— Work to be completed —
Set down all of the records below exactly, please, omitting the images.
[[ Data in this exercise open ]]
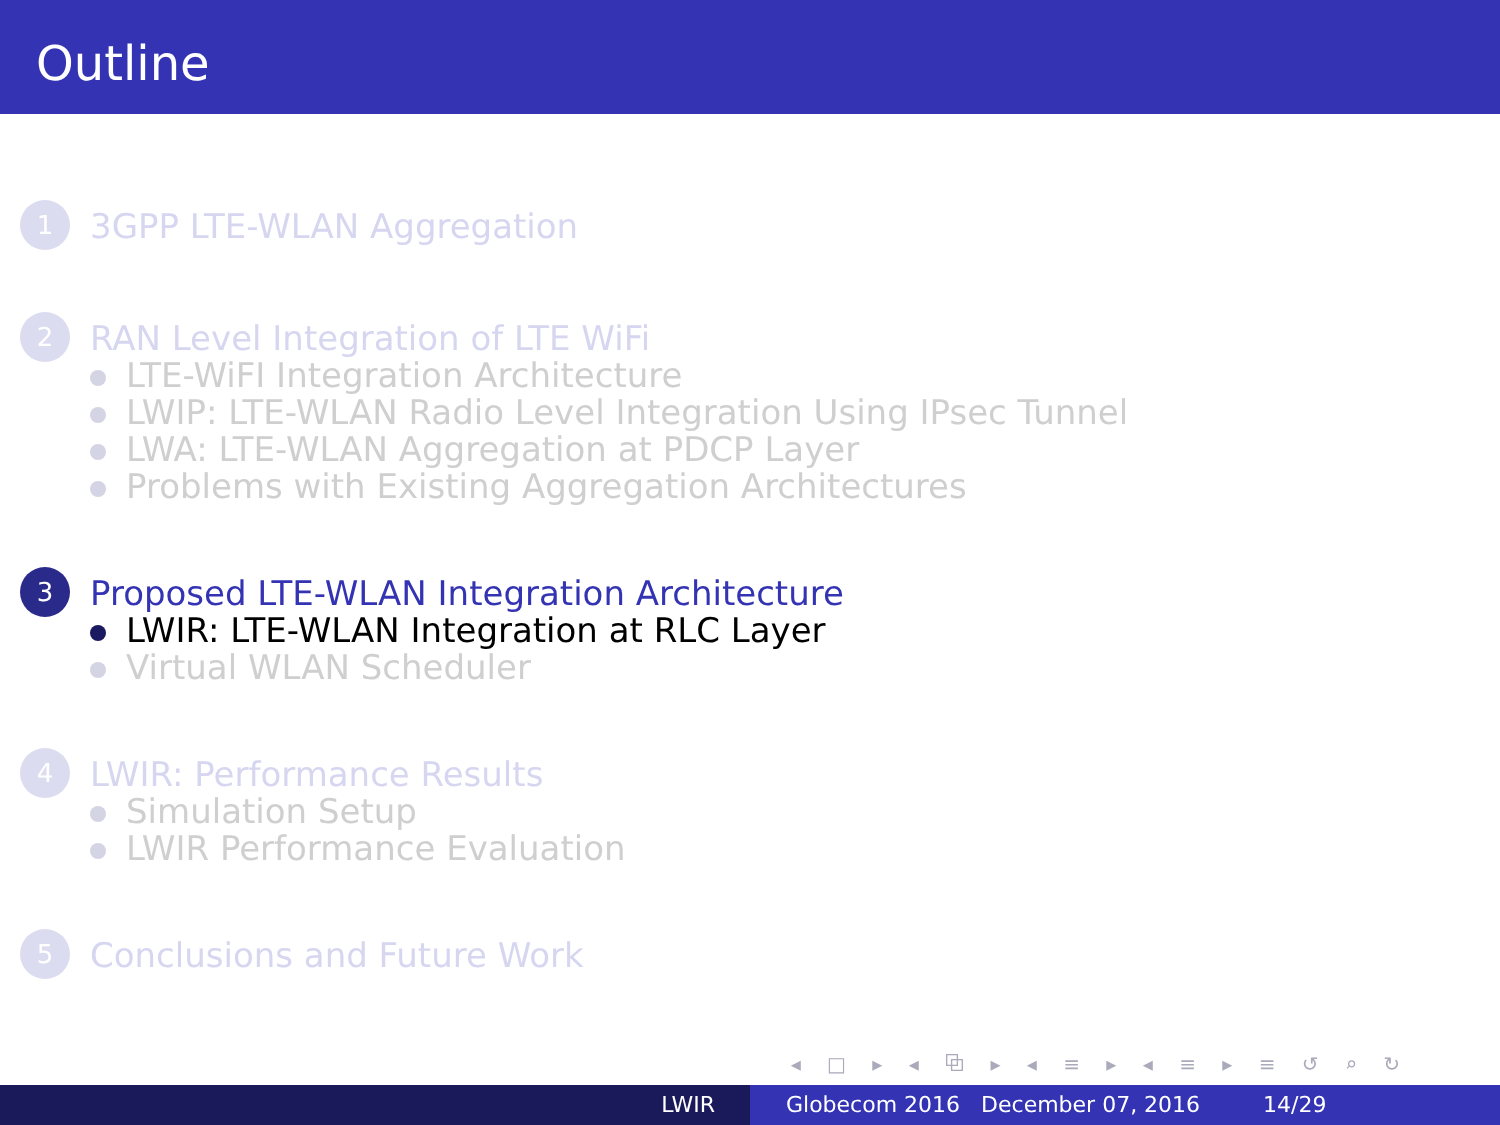Outline
1
3GPP LTE-WLAN Aggregation
2
RAN Level Integration of LTE WiFi
LTE-WiFI Integration Architecture
LWIP: LTE-WLAN Radio Level Integration Using IPsec Tunnel
LWA: LTE-WLAN Aggregation at PDCP Layer
Problems with Existing Aggregation Architectures
3
Proposed LTE-WLAN Integration Architecture
LWIR: LTE-WLAN Integration at RLC Layer
Virtual WLAN Scheduler
4
LWIR: Performance Results
Simulation Setup
LWIR Performance Evaluation
5
Conclusions and Future Work
◂ □ ▸ ◂ ⧉ ▸ ◂ ≡ ▸ ◂ ≡ ▸ ≡ ↺ ⌕ ↻
LWIR Globecom 2016 December 07, 2016 14/29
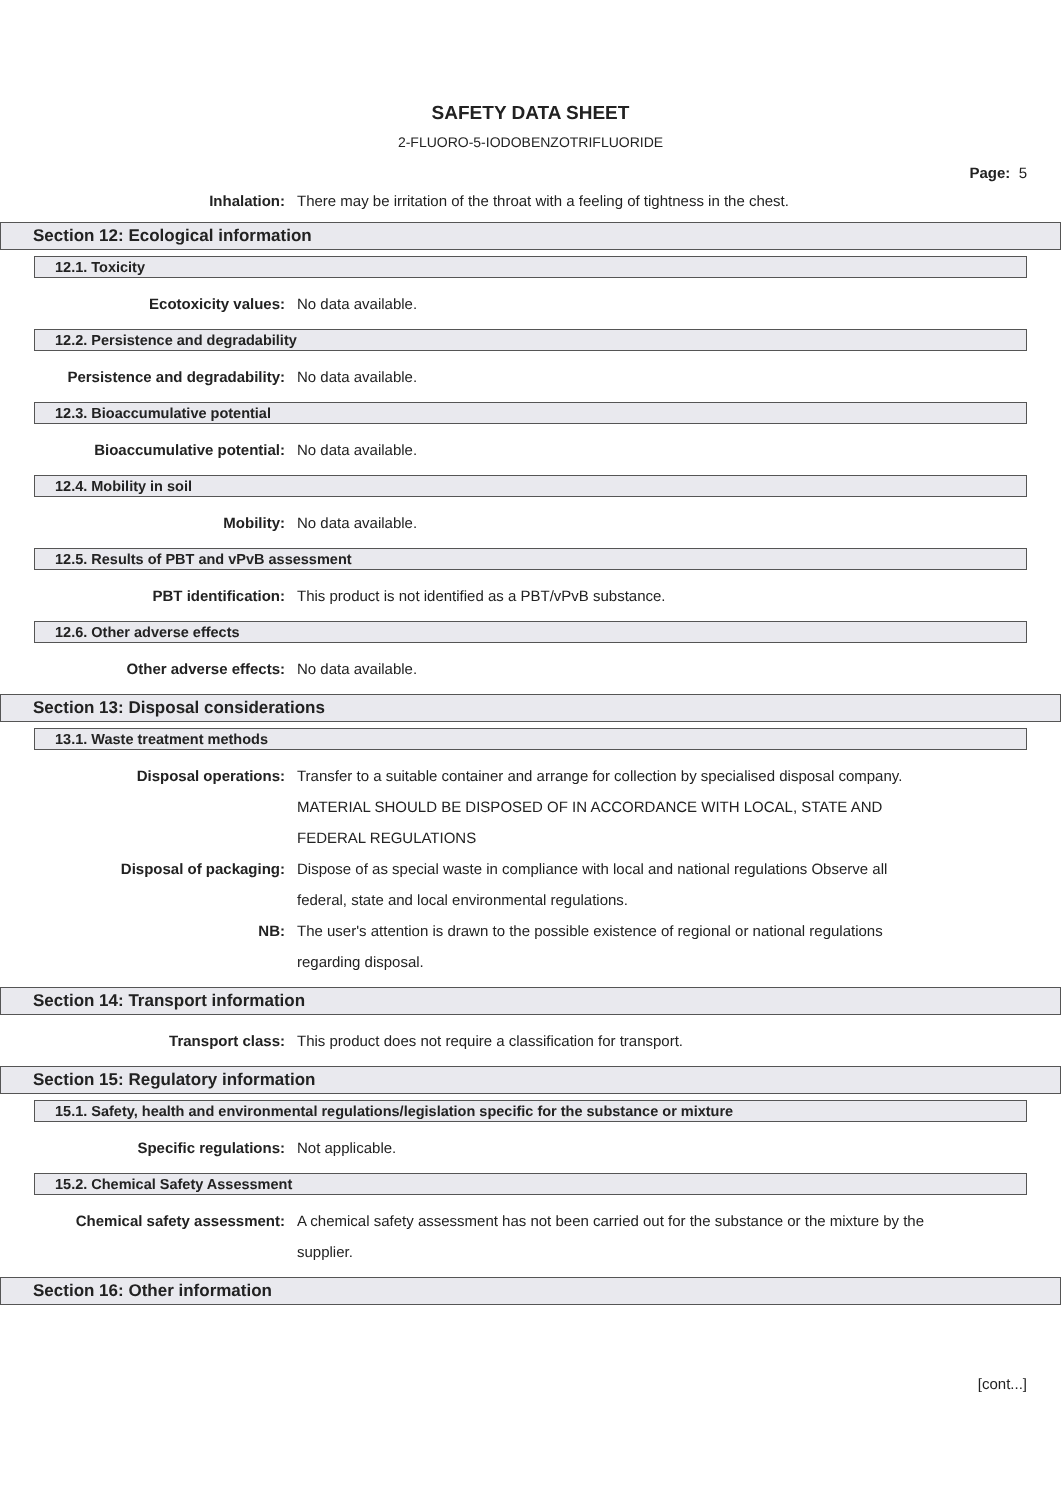SAFETY DATA SHEET
2-FLUORO-5-IODOBENZOTRIFLUORIDE
Page: 5
Inhalation: There may be irritation of the throat with a feeling of tightness in the chest.
Section 12: Ecological information
12.1. Toxicity
Ecotoxicity values: No data available.
12.2. Persistence and degradability
Persistence and degradability: No data available.
12.3. Bioaccumulative potential
Bioaccumulative potential: No data available.
12.4. Mobility in soil
Mobility: No data available.
12.5. Results of PBT and vPvB assessment
PBT identification: This product is not identified as a PBT/vPvB substance.
12.6. Other adverse effects
Other adverse effects: No data available.
Section 13: Disposal considerations
13.1. Waste treatment methods
Disposal operations: Transfer to a suitable container and arrange for collection by specialised disposal company. MATERIAL SHOULD BE DISPOSED OF IN ACCORDANCE WITH LOCAL, STATE AND FEDERAL REGULATIONS
Disposal of packaging: Dispose of as special waste in compliance with local and national regulations Observe all federal, state and local environmental regulations.
NB: The user's attention is drawn to the possible existence of regional or national regulations regarding disposal.
Section 14: Transport information
Transport class: This product does not require a classification for transport.
Section 15: Regulatory information
15.1. Safety, health and environmental regulations/legislation specific for the substance or mixture
Specific regulations: Not applicable.
15.2. Chemical Safety Assessment
Chemical safety assessment: A chemical safety assessment has not been carried out for the substance or the mixture by the supplier.
Section 16: Other information
[cont...]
[[ Data in this exercise closed ]]
— Result below —
Outline
1
3GPP LTE-WLAN Aggregation
2
RAN Level Integration of LTE WiFi
LTE-WiFI Integration Architecture
LWIP: LTE-WLAN Radio Level Integration Using IPsec Tunnel
LWA: LTE-WLAN Aggregation at PDCP Layer
Problems with Existing Aggregation Architectures
3
Proposed LTE-WLAN Integration Architecture
LWIR: LTE-WLAN Integration at RLC Layer
Virtual WLAN Scheduler
4
LWIR: Performance Results
Simulation Setup
LWIR Performance Evaluation
5
Conclusions and Future Work
◂ □ ▸ ◂ ⧉ ▸ ◂ ≡ ▸ ◂ ≡ ▸ ≡ ↺ ⌕ ↻
LWIR Globecom 2016 December 07, 2016 14/29
SAFETY DATA SHEET
2-FLUORO-5-IODOBENZOTRIFLUORIDE
Page: 5
Inhalation: There may be irritation of the throat with a feeling of tightness in the chest.
Section 12: Ecological information
12.1. Toxicity
Ecotoxicity values: No data available.
12.2. Persistence and degradability
Persistence and degradability: No data available.
12.3. Bioaccumulative potential
Bioaccumulative potential: No data available.
12.4. Mobility in soil
Mobility: No data available.
12.5. Results of PBT and vPvB assessment
PBT identification: This product is not identified as a PBT/vPvB substance.
12.6. Other adverse effects
Other adverse effects: No data available.
Section 13: Disposal considerations
13.1. Waste treatment methods
Disposal operations: Transfer to a suitable container and arrange for collection by specialised disposal company. MATERIAL SHOULD BE DISPOSED OF IN ACCORDANCE WITH LOCAL, STATE AND FEDERAL REGULATIONS
Disposal of packaging: Dispose of as special waste in compliance with local and national regulations Observe all federal, state and local environmental regulations.
NB: The user's attention is drawn to the possible existence of regional or national regulations regarding disposal.
Section 14: Transport information
Transport class: This product does not require a classification for transport.
Section 15: Regulatory information
15.1. Safety, health and environmental regulations/legislation specific for the substance or mixture
Specific regulations: Not applicable.
15.2. Chemical Safety Assessment
Chemical safety assessment: A chemical safety assessment has not been carried out for the substance or the mixture by the supplier.
Section 16: Other information
[cont...]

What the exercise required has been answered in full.